FUNDAMENTAL THEOREM OF WELFARE ECONOMICS

There are two fundamental theorems of welfare economics. The first states that any competitive equilibrium or Walrasian equilibrium leads to a Pareto efficient allocation of resources. The second states the converse, that any efficient allocation can be sustainable by a competitive equilibrium. Despite the apparent symmetry of the two theorems, in fact the first theorem is much more general than the second, requiring far weaker assumptions. The first theorem is often taken to be an analytical confirmation of Adam Smith's "invisible hand" hypothesis, namely that competitive markets tend toward an efficient allocation of resources. The theorem supports a case for non-intervention in ideal conditions: let the markets do the work and the outcome will be Pareto efficient. However, Pareto efficiency is not necessarily the same thing as desirability; it merely indicates that no one can be made better off without someone being made worse off. There can be many possible Pareto efficient allocations of resources and not all of them may be equally desirable by society. The ideal conditions of the theorems however are an abstraction. The GreenwaldStiglitz theorem, for example, states that in the presence of either imperfect information, or incomplete markets, markets are not Pareto efficient. Thus, in most real world economies, the degree of these variations from ideal conditions must factor into policy choices. The second theorem states that out of all possible Pareto efficient outcomes one can achieve any particular one by enacting a lump-sum wealth redistribution and then letting the market take over.

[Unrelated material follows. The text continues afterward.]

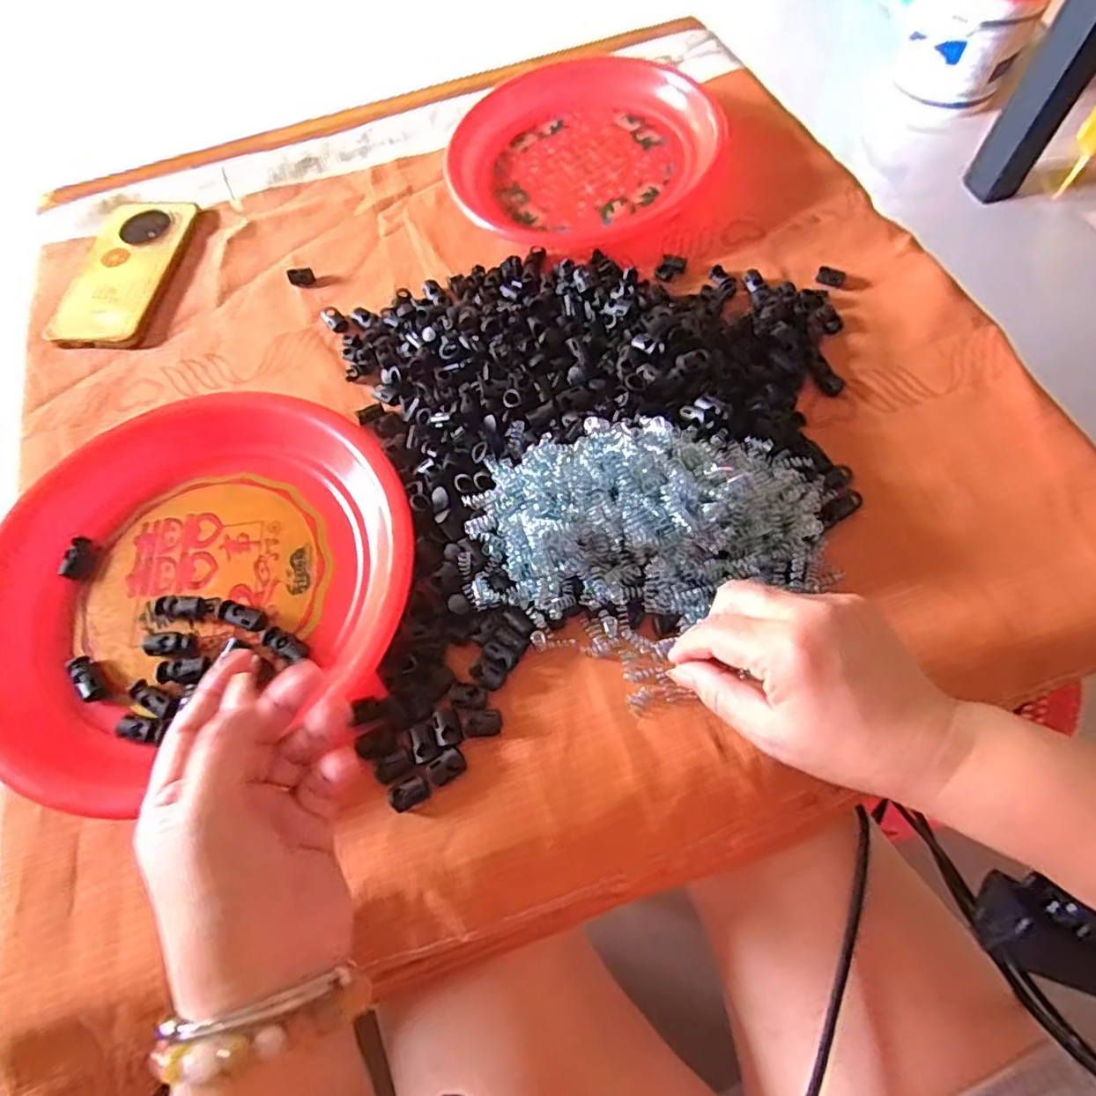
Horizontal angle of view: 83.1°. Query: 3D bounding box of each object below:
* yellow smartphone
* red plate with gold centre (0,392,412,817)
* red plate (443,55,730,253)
[{"bbox_3d":[-0.348,-0.228,0.509,0.075,0.011,0.158,3,64,3],"label":"yellow smartphone"},{"bbox_3d":[-0.214,0.012,0.373,0.253,0.028,0.229,-27,66,-11],"label":"red plate with gold centre"},{"bbox_3d":[0.025,-0.338,0.518,0.211,0.037,0.189,-29,66,-12],"label":"red plate"}]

This appears to make the case that intervention

has a legitimate place in policy redistributions can allow us to select from all efficient outcomes for one that has other desired features, such as distributional equity. The shortcoming is that for the theorem to hold, the transfers have to be lump-sum and the government needs to have perfect information on individual consumers' tastes as well as the production possibilities of firms. Additionally, an additional mathematical condition is that preferences and production technologies have to be convex. Pareto Efficiency/ Pareto optimality Pareto efficiency, or Pareto optimality, is a concept in economics with applications in engineering and social sciences. The term is named after Vilfredo Pareto, an Italian economist who used the concept in his studies of economic efficiency and income distribution. Given an initial allocation of goods among a set of individuals, a change to a different allocation that makes at least one individual better off without making any other individual worse off is called a Pareto improvement. An allocation is defined as "Pareto efficient" or "Pareto optimal" when no further Pareto improvements can be made. Pareto efficiency is a minimal notion of efficiency and does not necessarily result in a socially desirable distribution of resources: it makes no statement about equality, or the overall well-being of a society.